NOW IN THEATERS! It’s difficult to think of a great film that transcends terrible acting. On the other hand, there are quite a few bad movies with incredible performances. While not quite “terrible,” Sarah Polley’s ponderous slog Women Talking tilts towards the latter. It boasts a remarkable ensemble and contains breathtakingly beautiful visuals. But its messages, delivered in a gravely solemn monotone, are simplistic to the nth degree. As the vulgar saying goes, “you can’t polish a turd.”
Perhaps you can, as most reactions are those of unadulterated praise. The weighty themes! The relevance! The oppression, injustice, and perseverance against all odds! To boil it all down: f**k men, the sadistic rapists they are. Oh, but Polley wants to make a point that not all men are like this. Some are like Ben Whishaw’s August – sniveling weaklings and struggling educators whose sole value lies in raising young boys in their likeness. As for the rest of them, well, f**k ’em. And the Oscar goes to…
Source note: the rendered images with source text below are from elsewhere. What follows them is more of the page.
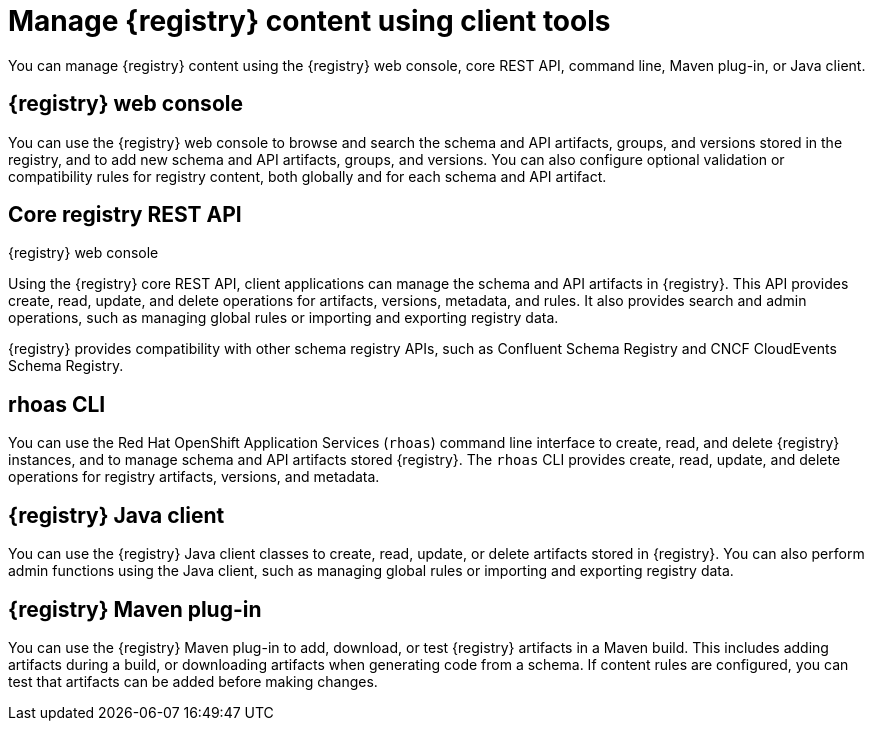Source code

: // Metadata created by nebel

[id="registry-console_{context}"]
= Manage {registry} content using client tools

[role="_abstract"]
You can manage {registry} content using the {registry} web console, core REST API, command line, Maven plug-in, or Java client.
 
== {registry} web console
You can use the {registry} web console to browse and search the schema and API artifacts, groups, and versions stored in the registry, and to add new schema and API artifacts, groups, and versions. You can also configure optional validation or compatibility rules for registry content, both globally and for each schema and API artifact.  

.{registry} web console
ifdef::apicurio-registry,rh-service-registry[]
image::images/getting-started/registry-web-console.png[{registry} web console]
endif::[]
ifdef::rh-openshift-sr[]
image::../_images/introduction/registry-web-console.png[{registry} web console]
endif::[]

== Core registry REST API
Using the {registry} core REST API, client applications can manage the schema and API artifacts in {registry}. This API provides create, read, update, and delete operations for artifacts, versions, metadata, and rules. It also provides search and admin operations, such as managing global rules or importing and exporting registry data.

{registry} provides compatibility with other schema registry APIs, such as Confluent Schema Registry and CNCF CloudEvents Schema Registry.

== rhoas CLI
You can use the Red Hat OpenShift Application Services (`rhoas`) command line interface to create, read, and delete {registry} instances, and to manage schema and API artifacts stored {registry}. The `rhoas` CLI provides create, read, update, and delete operations for registry artifacts, versions, and metadata.

== {registry} Java client
You can use the {registry} Java client classes to create, read, update, or delete artifacts stored in {registry}. You can also perform admin functions using the Java client, such as managing global rules or importing and exporting registry data.

== {registry} Maven plug-in
You can use the {registry} Maven plug-in to add, download, or test {registry} artifacts in a Maven build. 
This includes adding artifacts during a build, or downloading artifacts when generating code from a schema. If content rules are configured, you can test that artifacts can be added before making changes. 

////
[role="_additional-resources"]
.Additional resources

* Managing {registry} content using the web console
* Managing {registry} content using the REST API
* Getting started with the rhoas CLI
* Managing {registry} content using the Java client
* Managing {registry} content using the Maven plug-in
////
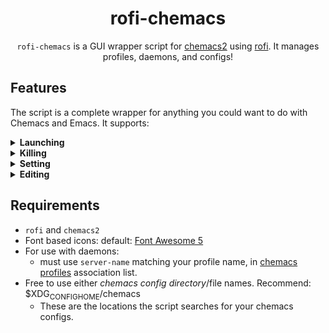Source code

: #+HTML: <h1 align="center">rofi-chemacs</h1>
#+HTML: <p align="center"><a href="https://www.gnu.org/software/emacs/"><img src="https://img.shields.io/badge/Made_with-Emacs-blueviolet.svg?style=flat-square&logo=GNU%20Emacs&logoColor=white" /></a> <a href="https://github.com/noncog/.dotfiles/blob/master/LICENSE"><img src="https://img.shields.io/github/license/noncog/rofi-borg?color=blue&style=flat-square" /></a></p>
#+HTML: <p align="center"><img src="rofi-chemacs.png"/></p>
#+HTML: <p align="center"><code>rofi-chemacs</code> is a GUI wrapper script for <a href="https://www.borgbackup.org/">chemacs2</a> using <a href="https://github.com/davatorium/rofi">rofi</a>. It manages profiles, daemons, and configs!</p>

#+HTML:<h2>Features</h2>
#+HTML:<p>The script is a complete wrapper for anything you could want to do with Chemacs and Emacs. It supports:</p>

#+HTML:<details>
#+HTML:<summary><b>Launching</b></summary>
#+HTML:<ul>
#+HTML:<li>Default Chemacs profile</li>
#+HTML:<li>
#+HTML:Chemacs profiles
#+HTML:<ul>
#+HTML:<li>Automatically finds your Chemacs2 profiles!</li>
#+HTML:</ul>
#+HTML:</li>
#+HTML:<li>
#+HTML:Emacs Daemon
#+HTML:<ul>
#+HTML:<li>Uses the default profile for the daemon.</li>
#+HTML:</ul>
#+HTML:</li>
#+HTML:<li>
#+HTML:Support for instance (emacs) or client (emacsclient) commands
#+HTML:<ul>
#+HTML:<li>Set globally, all commands can use either form of launching.</li>
#+HTML:</ul>
#+HTML:</li>
#+HTML:</ul>
#+HTML:</details>

#+HTML:<details>
#+HTML:<summary><b>Killing</b></summary>
#+HTML:<ul>
#+HTML:<li>Of instances and daemons</li>
#+HTML:</ul>
#+HTML:</details>

#+HTML:<details>
#+HTML:<summary><b>Setting</b></summary>
#+HTML:<ul>
#+HTML:<li>Choose new Chemacs default profile from your configured profiles</li>
#+HTML:</ul>
#+HTML:</details>

#+HTML:<details>
#+HTML:<summary><b>Editing</b></summary>
#+HTML:<ul>
#+HTML:<li>
#+HTML:Able to launch any configs (set in configs.sh) in Emacs
#+HTML:<ul>
#+HTML:<li>Default has some common configs including Chemacs profiles!</li>
#+HTML:</ul>
#+HTML:</li>
#+HTML:</ul>
#+HTML:</details>

** Requirements
- =rofi= and =chemacs2=
- Font based icons: default: [[https://github.com/FortAwesome/Font-Awesome/releases/tag/5.15.4][Font Awesome 5]]
- For use with daemons:
  - must use =server-name= matching your profile name, in [[https://github.com/plexus/chemacs2#emacs-profilesel][chemacs profiles]] association list.
- Free to use either [[$XDG_CONFIG_HOME/chemacs (typically ~/.config/chemacs) ][chemacs config directory]]/file names. Recommend: $XDG_CONFIG_HOME/chemacs 
  - These are the locations the script searches for your chemacs configs.
  
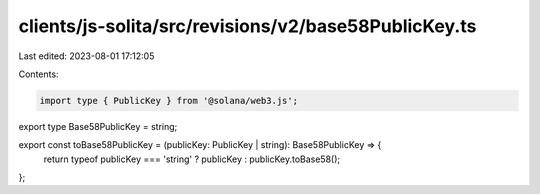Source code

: clients/js-solita/src/revisions/v2/base58PublicKey.ts
=====================================================

Last edited: 2023-08-01 17:12:05

Contents:

.. code-block:: ts

    import type { PublicKey } from '@solana/web3.js';

export type Base58PublicKey = string;

export const toBase58PublicKey = (publicKey: PublicKey | string): Base58PublicKey => {
  return typeof publicKey === 'string' ? publicKey : publicKey.toBase58();
};


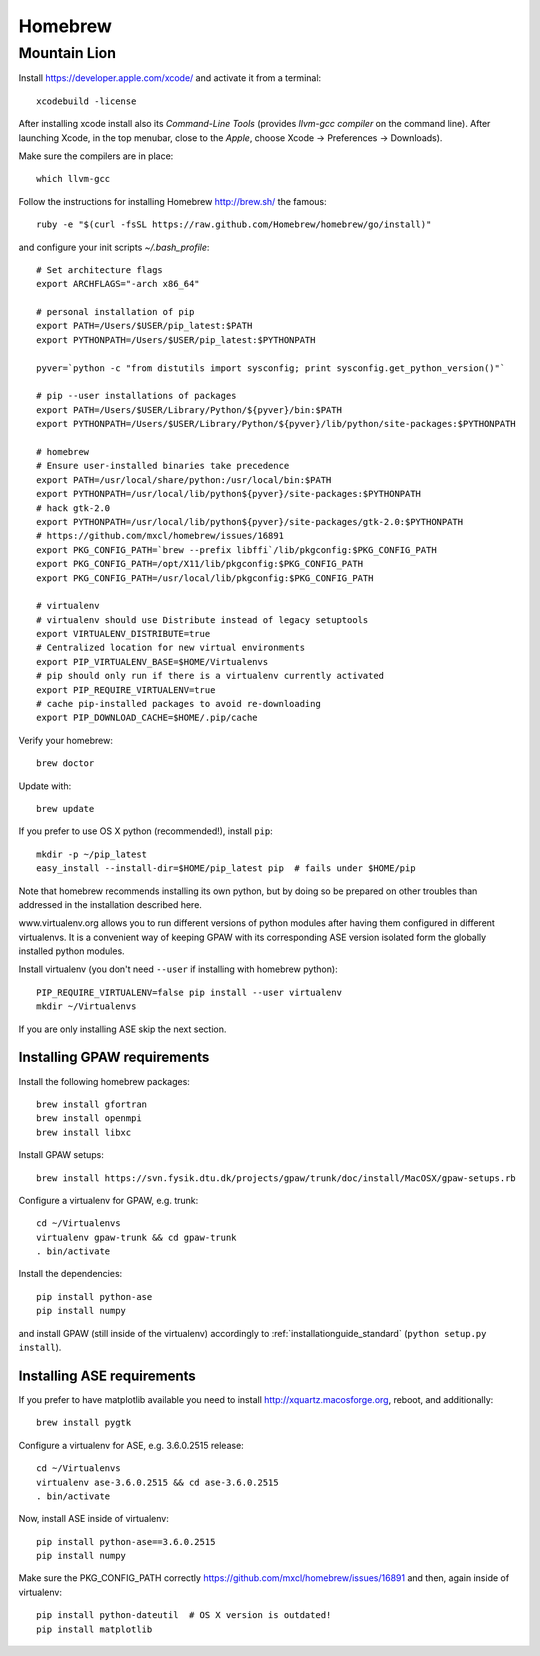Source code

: .. _homebrew:

========
Homebrew
========

Mountain Lion
=============

Install https://developer.apple.com/xcode/ and activate it from a terminal::

  xcodebuild -license

After installing xcode install also its *Command-Line Tools* (provides
*llvm-gcc compiler* on the command line).
After launching Xcode, in the top menubar, close to the *Apple*, choose
Xcode -> Preferences -> Downloads).

Make sure the compilers are in place::

  which llvm-gcc

Follow the instructions for installing Homebrew http://brew.sh/
the famous::

  ruby -e "$(curl -fsSL https://raw.github.com/Homebrew/homebrew/go/install)"

and configure your init scripts *~/.bash_profile*::

  # Set architecture flags
  export ARCHFLAGS="-arch x86_64"

  # personal installation of pip
  export PATH=/Users/$USER/pip_latest:$PATH
  export PYTHONPATH=/Users/$USER/pip_latest:$PYTHONPATH

  pyver=`python -c "from distutils import sysconfig; print sysconfig.get_python_version()"`

  # pip --user installations of packages
  export PATH=/Users/$USER/Library/Python/${pyver}/bin:$PATH
  export PYTHONPATH=/Users/$USER/Library/Python/${pyver}/lib/python/site-packages:$PYTHONPATH

  # homebrew
  # Ensure user-installed binaries take precedence
  export PATH=/usr/local/share/python:/usr/local/bin:$PATH
  export PYTHONPATH=/usr/local/lib/python${pyver}/site-packages:$PYTHONPATH
  # hack gtk-2.0
  export PYTHONPATH=/usr/local/lib/python${pyver}/site-packages/gtk-2.0:$PYTHONPATH
  # https://github.com/mxcl/homebrew/issues/16891
  export PKG_CONFIG_PATH=`brew --prefix libffi`/lib/pkgconfig:$PKG_CONFIG_PATH
  export PKG_CONFIG_PATH=/opt/X11/lib/pkgconfig:$PKG_CONFIG_PATH
  export PKG_CONFIG_PATH=/usr/local/lib/pkgconfig:$PKG_CONFIG_PATH

  # virtualenv
  # virtualenv should use Distribute instead of legacy setuptools
  export VIRTUALENV_DISTRIBUTE=true
  # Centralized location for new virtual environments
  export PIP_VIRTUALENV_BASE=$HOME/Virtualenvs
  # pip should only run if there is a virtualenv currently activated
  export PIP_REQUIRE_VIRTUALENV=true
  # cache pip-installed packages to avoid re-downloading
  export PIP_DOWNLOAD_CACHE=$HOME/.pip/cache

Verify your homebrew::

  brew doctor

Update with::

  brew update

If you prefer to use OS X python (recommended!), install ``pip``::

  mkdir -p ~/pip_latest
  easy_install --install-dir=$HOME/pip_latest pip  # fails under $HOME/pip

Note that homebrew recommends installing its own python, but by doing so
be prepared on other troubles than addressed in the installation described here.

www.virtualenv.org allows you to run different versions of python modules after
having them configured in different virtualenvs.
It is a convenient way of keeping GPAW with its corresponding
ASE version isolated form the globally installed python modules.

Install virtualenv (you don't need ``--user`` if installing with homebrew python)::

  PIP_REQUIRE_VIRTUALENV=false pip install --user virtualenv
  mkdir ~/Virtualenvs

If you are only installing ASE skip the next section.

Installing GPAW requirements
----------------------------

Install the following homebrew packages::

  brew install gfortran
  brew install openmpi
  brew install libxc

Install GPAW setups::

  brew install https://svn.fysik.dtu.dk/projects/gpaw/trunk/doc/install/MacOSX/gpaw-setups.rb

Configure a virtualenv for GPAW, e.g. trunk::

  cd ~/Virtualenvs
  virtualenv gpaw-trunk && cd gpaw-trunk
  . bin/activate

Install the dependencies::

  pip install python-ase
  pip install numpy

and install GPAW (still inside of the virtualenv) accordingly to
:ref:`installationguide_standard` (``python setup.py install``).

Installing ASE requirements
---------------------------

If you prefer to have matplotlib available you need to
install http://xquartz.macosforge.org, reboot, and additionally::

  brew install pygtk

Configure a virtualenv for ASE, e.g. 3.6.0.2515 release::

  cd ~/Virtualenvs
  virtualenv ase-3.6.0.2515 && cd ase-3.6.0.2515
  . bin/activate

Now, install ASE inside of virtualenv::

  pip install python-ase==3.6.0.2515
  pip install numpy

Make sure the PKG_CONFIG_PATH correctly
https://github.com/mxcl/homebrew/issues/16891
and then, again inside of virtualenv::

  pip install python-dateutil  # OS X version is outdated!
  pip install matplotlib
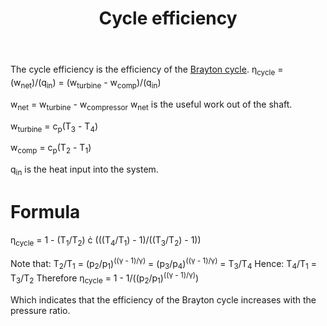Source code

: :PROPERTIES:
:ID:       4b8ea1b7-bc32-4987-93d6-bd9b296d24ca
:END:
#+title: Cycle efficiency

The cycle efficiency is the efficiency of the [[id:872886f1-7923-45c2-a3d2-9dfdf57e6bb1][Brayton cycle]].
\eta_cycle = (w_net)/(q_in) = (w_turbine - w_comp)/(q_in)

w_net = w_turbine - w_compressor
w_net is the useful work out of the shaft.

w_turbine = c_p(T_3 - T_4)

w_comp = c_p(T_2 - T_1)

q_in is the heat input into the system.

* Formula

\eta_cycle = 1 - (T_1/T_2) \cdot (((T_4/T_1) - 1)/((T_3/T_2) - 1))

Note that:
T_2/T_1 = (p_2/p_1)^((\gamma - 1)/\gamma) = (p_3/p_4)^((\gamma - 1)/\gamma) = T_3/T_4
Hence: T_4/T_1 = T_3/T_2
Therefore \eta_cycle = 1 - 1/((p_2/p_1)^((\gamma - 1)/\gamma))

Which indicates that the efficiency of the Brayton cycle increases with the pressure ratio.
“…tranquilized with cow medication and then brutally raped on a nightly basis…the women who have finally had enough.”
Let’s backtrack a little from my impassioned tirade. Women Talking begins with the proclamation, What follows is an act of female imagination. This is a reference to the excuse given by the rapist men to the women that accused them. Dwell on that for a minute. Set in 2010, the story focuses on a deeply isolated religious community. Women are tranquilized with cow medication and then brutally raped on a nightly basis. Even four-year-olds fall victim to these unspeakably evil and purposefully never seen men. The one exception is the aforementioned hapless August, who is chosen as the note-taker by the women who have finally had enough.
Among them are the pregnant Ona (Rooney Mara); the mother of an abused child, Salome (Claire Foy); the deeply embittered Mariche (Jessie Buckley); and matriarch Agata (Judith Ivey). Frances McDormand – also a producer – makes a brief appearance, firmly stating: “Forgive the man, so he’ll be allowed into the gates of heaven,” before refusing to have anything to do with this committee. The rest now face a vote: do nothing, stay and fight, or leave. When the vote is split between the latter two choices, deliberations commence.
Salome, understandably, “cannot forgive” and will resort to murder. Mariche questions the meaning of forgiveness. “Is forgiveness that’s forced upon us true forgiveness?” she wonders in a rare moment of gentleness. Ona has an idyllic vision of educated women and everybody loving each other. As for the men – “We’ll kill them,” she says dryly at one point. Otherwise, it’s all overwritten monologues and endless meetings, the funereal pace making the 100 or so minutes seem like three hours.